▸ **What you are asked to do**:
Could you reproduce the lines below from the one with "woven basket: present" through the one with "potted plant: present"? Keep both ends and add nothing.

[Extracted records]
============================================================
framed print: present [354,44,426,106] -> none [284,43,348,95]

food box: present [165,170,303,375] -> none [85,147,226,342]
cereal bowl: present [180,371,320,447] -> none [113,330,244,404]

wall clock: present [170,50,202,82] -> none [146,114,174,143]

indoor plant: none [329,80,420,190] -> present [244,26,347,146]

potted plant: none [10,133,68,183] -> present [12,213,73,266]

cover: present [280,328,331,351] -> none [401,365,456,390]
============================================================
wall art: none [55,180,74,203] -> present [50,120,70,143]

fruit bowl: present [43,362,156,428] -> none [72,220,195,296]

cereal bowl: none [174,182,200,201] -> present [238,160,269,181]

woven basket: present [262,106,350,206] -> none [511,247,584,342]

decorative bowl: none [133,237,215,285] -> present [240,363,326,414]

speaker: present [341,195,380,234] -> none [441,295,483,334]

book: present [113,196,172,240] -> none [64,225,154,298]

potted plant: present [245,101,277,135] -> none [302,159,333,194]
============================================================
▸ **Solution to the problem**:
woven basket: present [262,106,350,206] -> none [511,247,584,342]

decorative bowl: none [133,237,215,285] -> present [240,363,326,414]

speaker: present [341,195,380,234] -> none [441,295,483,334]

book: present [113,196,172,240] -> none [64,225,154,298]

potted plant: present [245,101,277,135] -> none [302,159,333,194]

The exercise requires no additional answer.